Kafka sur le rivage
Des méga-cubes en plexiglas manœuvrés par des hommes en noir glissent le long de la scène et font office de décor. À l'intérieur, un laboratoire, une discothèque, un autocar ou alors une forêt... Tout un monde, en somme, et en particulier celui d'Haruki Murakami dans ce qui reste son chef d'œuvre, Kafka sur le rivage (2003).
Deux errances en parallèle: Kafka Tamura, jeune fugueur hanté par le destin d'Œdipe (il sera un fils parricide et incestueux, lui a-t-on dit...) trouve refuge dans une mystérieuse bibliothèque où l'attend une amante endeuillée flanquée d'un assistant queer. En séquence alternée, se superposent les pérégrinations d'un autre personnage, un vieillard simplet du nom de Nakata agité lui aussi, semble-t-il, par des forces qui le dépassent.
"Parfois, écrit Murakami, le destin ressemble à une tempête de sable qui se déplace sans cesse. Tu modifies ton allure pour lui échapper. Mais la tempête modifie aussi la sienne"... À défaut d'en retrouver toute la puissance d'imagination entre réel et surnaturel, ce que propose la compagnie Ninagawa, qui a survécu au décès de son fondateur en 2016, fait office de très belle invitation au labyrinthe concocté par Murakami, surtout lorsqu'il est question de chats qui parlent et de poissons qui tombent du ciel.
Chacun sa lecture, certes, de Kafka sur le rivage. On peut nourrir à ce titre quelque frustrations à ne pas voir reprise dans la pièce toute l'importance que revêt pour le jeune héros le fameux My Favorite Things de John Coltrane. Dans le même ordre d'idées, la prose si suggestive de Murakami prête parfois au bavardage dans sa traduction scénique.
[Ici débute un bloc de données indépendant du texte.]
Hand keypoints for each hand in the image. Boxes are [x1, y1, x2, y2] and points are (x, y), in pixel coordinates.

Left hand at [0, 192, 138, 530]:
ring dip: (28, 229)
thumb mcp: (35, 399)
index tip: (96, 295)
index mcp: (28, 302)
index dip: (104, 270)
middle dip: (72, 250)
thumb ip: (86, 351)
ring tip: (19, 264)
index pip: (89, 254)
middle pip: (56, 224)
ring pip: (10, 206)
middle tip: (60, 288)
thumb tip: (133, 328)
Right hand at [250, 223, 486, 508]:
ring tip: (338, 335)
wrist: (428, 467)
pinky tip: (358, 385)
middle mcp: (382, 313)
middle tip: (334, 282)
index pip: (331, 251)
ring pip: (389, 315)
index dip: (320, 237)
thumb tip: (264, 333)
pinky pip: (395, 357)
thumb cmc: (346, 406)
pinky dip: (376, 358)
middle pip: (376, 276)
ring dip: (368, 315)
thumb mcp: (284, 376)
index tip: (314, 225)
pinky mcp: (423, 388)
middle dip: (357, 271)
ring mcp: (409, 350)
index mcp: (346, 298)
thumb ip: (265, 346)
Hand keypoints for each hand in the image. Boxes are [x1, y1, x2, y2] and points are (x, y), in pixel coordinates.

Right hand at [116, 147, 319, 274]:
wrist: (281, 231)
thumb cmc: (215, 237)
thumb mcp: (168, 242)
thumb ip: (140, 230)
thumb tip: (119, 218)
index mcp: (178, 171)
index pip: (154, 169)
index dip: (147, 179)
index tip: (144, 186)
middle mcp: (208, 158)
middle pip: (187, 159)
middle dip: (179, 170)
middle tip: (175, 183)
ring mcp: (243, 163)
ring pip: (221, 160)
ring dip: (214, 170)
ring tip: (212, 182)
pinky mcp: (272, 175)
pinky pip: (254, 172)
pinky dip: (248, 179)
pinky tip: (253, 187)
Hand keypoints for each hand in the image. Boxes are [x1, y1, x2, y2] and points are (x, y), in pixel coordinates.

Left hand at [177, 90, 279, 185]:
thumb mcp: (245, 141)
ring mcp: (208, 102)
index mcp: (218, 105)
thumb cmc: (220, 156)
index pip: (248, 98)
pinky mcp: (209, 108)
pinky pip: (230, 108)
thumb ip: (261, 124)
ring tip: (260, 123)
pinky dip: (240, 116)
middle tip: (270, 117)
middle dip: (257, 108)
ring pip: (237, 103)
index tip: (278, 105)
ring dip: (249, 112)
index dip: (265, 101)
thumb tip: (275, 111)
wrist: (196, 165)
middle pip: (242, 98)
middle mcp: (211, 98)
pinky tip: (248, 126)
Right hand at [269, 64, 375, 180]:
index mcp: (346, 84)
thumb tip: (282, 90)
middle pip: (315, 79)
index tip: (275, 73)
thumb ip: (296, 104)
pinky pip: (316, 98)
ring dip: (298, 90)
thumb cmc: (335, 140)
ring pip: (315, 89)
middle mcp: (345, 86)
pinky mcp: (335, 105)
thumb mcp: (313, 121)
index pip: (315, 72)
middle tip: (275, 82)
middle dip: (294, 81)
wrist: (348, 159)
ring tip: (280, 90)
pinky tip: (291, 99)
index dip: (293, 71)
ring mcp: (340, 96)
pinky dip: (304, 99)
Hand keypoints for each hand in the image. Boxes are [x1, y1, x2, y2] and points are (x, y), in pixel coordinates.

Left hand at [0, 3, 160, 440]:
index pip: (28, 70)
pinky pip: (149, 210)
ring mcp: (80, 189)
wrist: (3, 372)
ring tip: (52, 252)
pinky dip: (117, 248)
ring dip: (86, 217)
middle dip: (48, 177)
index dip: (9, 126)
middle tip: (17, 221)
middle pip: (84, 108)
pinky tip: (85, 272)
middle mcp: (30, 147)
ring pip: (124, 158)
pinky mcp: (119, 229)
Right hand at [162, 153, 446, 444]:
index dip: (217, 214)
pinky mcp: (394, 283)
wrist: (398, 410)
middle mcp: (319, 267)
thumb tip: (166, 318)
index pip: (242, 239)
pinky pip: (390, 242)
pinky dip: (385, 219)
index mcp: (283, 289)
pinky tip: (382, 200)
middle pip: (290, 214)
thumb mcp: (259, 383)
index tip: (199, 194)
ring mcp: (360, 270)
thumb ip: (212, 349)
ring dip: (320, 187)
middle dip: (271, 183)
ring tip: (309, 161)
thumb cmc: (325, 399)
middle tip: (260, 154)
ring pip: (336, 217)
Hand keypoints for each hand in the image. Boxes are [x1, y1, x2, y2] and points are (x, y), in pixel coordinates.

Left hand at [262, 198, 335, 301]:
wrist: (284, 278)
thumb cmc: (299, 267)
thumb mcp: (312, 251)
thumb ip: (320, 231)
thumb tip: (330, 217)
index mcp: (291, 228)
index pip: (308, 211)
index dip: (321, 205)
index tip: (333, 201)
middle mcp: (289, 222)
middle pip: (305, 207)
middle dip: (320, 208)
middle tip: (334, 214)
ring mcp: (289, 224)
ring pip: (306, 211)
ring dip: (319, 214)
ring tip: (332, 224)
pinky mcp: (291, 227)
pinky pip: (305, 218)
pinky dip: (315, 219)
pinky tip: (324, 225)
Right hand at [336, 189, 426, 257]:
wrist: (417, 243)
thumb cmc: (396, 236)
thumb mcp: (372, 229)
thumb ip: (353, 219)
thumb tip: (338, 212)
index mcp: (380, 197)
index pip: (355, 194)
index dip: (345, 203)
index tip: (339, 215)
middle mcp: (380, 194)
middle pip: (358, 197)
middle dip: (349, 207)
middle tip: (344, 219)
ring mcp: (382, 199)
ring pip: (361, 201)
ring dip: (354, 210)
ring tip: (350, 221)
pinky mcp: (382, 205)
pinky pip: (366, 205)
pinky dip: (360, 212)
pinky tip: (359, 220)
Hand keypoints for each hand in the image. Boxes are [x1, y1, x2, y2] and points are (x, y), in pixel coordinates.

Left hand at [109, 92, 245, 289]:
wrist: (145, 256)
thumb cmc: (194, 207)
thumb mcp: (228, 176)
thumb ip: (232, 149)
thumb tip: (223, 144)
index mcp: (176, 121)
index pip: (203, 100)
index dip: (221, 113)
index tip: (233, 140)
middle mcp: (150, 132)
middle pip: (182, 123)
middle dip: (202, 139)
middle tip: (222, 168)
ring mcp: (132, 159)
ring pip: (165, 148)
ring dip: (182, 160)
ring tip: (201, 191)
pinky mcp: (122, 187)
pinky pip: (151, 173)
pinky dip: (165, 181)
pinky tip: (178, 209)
Heureusement, l'assomption scénographique de l'ensemble, rehaussée par un jeu de lumière tout aussi sidérant, compense avec brio l'évidente difficulté à faire aussi bien que le livre.
Kafka sur le rivage, d'Haruki Murakami, mise en scène de Yukio Ninagawa, au Théâtre de la Colline, à Paris, jusqu'au 23 février.